Oberstadion - „Gegen Antisemitismus – gegen das Vergessen. Der Erinnerung und der Hoffnung gewidmet“, so der Titel einer Ausstellung, die ab Oktober in Oberstadion zu sehen ist. Schon der Ort dieser Ausstellung, das Krippenmuseum, ist außergewöhnlich.

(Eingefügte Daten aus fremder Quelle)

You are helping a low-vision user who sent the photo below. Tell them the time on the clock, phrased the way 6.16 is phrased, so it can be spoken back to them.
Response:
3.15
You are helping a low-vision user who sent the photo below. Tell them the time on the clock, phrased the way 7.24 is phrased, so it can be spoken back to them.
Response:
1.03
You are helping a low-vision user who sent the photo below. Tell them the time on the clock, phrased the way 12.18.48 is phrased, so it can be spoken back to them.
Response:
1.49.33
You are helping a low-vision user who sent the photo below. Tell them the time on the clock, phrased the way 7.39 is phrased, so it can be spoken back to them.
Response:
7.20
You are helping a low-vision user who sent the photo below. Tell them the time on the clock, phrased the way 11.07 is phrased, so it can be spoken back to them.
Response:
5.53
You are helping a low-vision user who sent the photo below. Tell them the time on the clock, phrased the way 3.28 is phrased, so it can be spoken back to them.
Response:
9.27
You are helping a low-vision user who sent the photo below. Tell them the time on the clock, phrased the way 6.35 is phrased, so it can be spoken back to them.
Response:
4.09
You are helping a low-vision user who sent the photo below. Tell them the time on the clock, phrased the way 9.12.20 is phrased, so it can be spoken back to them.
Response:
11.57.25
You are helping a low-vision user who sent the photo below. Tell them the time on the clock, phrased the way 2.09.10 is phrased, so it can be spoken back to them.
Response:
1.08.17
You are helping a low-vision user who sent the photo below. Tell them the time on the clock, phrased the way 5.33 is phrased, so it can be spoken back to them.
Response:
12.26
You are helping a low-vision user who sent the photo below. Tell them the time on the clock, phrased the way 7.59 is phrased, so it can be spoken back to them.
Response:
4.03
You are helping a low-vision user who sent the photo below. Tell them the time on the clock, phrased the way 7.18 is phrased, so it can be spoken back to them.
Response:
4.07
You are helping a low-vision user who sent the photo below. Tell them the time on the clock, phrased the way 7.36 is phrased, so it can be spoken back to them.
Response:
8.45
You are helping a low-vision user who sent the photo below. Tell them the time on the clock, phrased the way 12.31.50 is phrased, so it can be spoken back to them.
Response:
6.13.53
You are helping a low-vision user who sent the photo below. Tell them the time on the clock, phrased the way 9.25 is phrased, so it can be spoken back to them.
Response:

Die auch während der Sonderausstellung zugängliche Dauerausstellung des Krippenmuseum beherbergt in der denkmalgeschützten Pfarrscheuer aus dem Jahr 1612 seit zwölf Jahren eine der bedeutendsten und größten Krippenausstellungen Europas.
Zur Eröffnung am 25. Oktober wird Bürgermeister Kevin Wiest Frau Esther Ellrodt-Freiman geb. Bitterwolf aus Frankfurt begrüßen, die ihre persönliche Geschichte zu Gehör bringt. Sie floh als Kind aus dem bombardierten und brennenden Dresden, wo sie mit ihrer Mutter bereits auf der Deportationsliste stand. Der Vater starb im Bombenhagel. Auch in Victor Klemperers berühmten Tagebüchern („Ich will Zeugnis ablegen bis zum letzten“) wird die Familie Bitterwolf erwähnt. Mutter und Kind kamen zunächst auf die Schwäbische Alb nach Trochtelfingen, nicht weit von Oberstadion. „Meine Mutter dachte, sie sei in China. Sie hat anfangs kein Wort verstanden“, lacht die Referentin bei unserem Telefongespräch. Esther Ellrodt-Freimann von der Jüdischen Gemeinde in Frankfurt und Mitglied des „Rat der Religionen“ will mit ihren vielbeachteten Vorträgen Brücken bauen. Der Tenor und Kantor Nikola David von der liberalen jüdischen Gemeinde Beth Shalom in München wird die Ausstellungseröffnung musikalisch umrahmen.
Bei der Sonderausstellung sind im Krippenmuseum Bilder der Attenweiler Künstlerin Marlis E. Glaser zu sehen, deren Themenschwerpunkt seit Jahren die Schicksale jüdischer Frauen, Männer und Kinder aus Deutschland sind, die entwurzelt, vertrieben oder getötet wurden. Präsentiert werden Werke des 2005 begonnen Projekts „Abraham aber pflanzte einen Tamarsikenbaum“, in dem sie nachspürt, was aus den in Deutschland geborenen und teilweise dort aufgewachsenen Jüdinnen und Juden wurde, die flüchten konnten oder die in Konzentrationslagern oder Verstecken überlebt haben. Was wurde aus ihren Kindern und Enkeln? Über 200 Porträt-Zeichnungen und Gemälde zeigen biblische, historische und biographische Details vereint mit Bild- und Textzitaten aus alten hebräischen Büchern oder Symbolen jüdischer Feiertage. Einige davon sind in Oberstadion zu sehen. Dank Glasers Kontakten und des Engagements des Bürgermeisters der 1600-Einwohner-Gemeinde wurde die Sonderausstellung mit ihrem vielfältigen Begleitprogramm möglich.
Um Anmeldung wird gebeten: www.krippen-museum.de, Diese E-Mail-Adresse ist vor Spambots geschützt! Zur Anzeige muss JavaScript eingeschaltet sein!, Tel. 07357 92140.
Hier können auch Führungen u.a. von Marlis E. Glaser oder Bürgermeister Kevin Wiest im November, Dezember und Januar angefragt werden. Am 10. November um 19 Uhr referiert Prof. Dr. Hanspeter Heinz, Augsburg, zur Erinnerung an das November-Pogrom 1938 über Antisemitismus in der christlichen Tradition.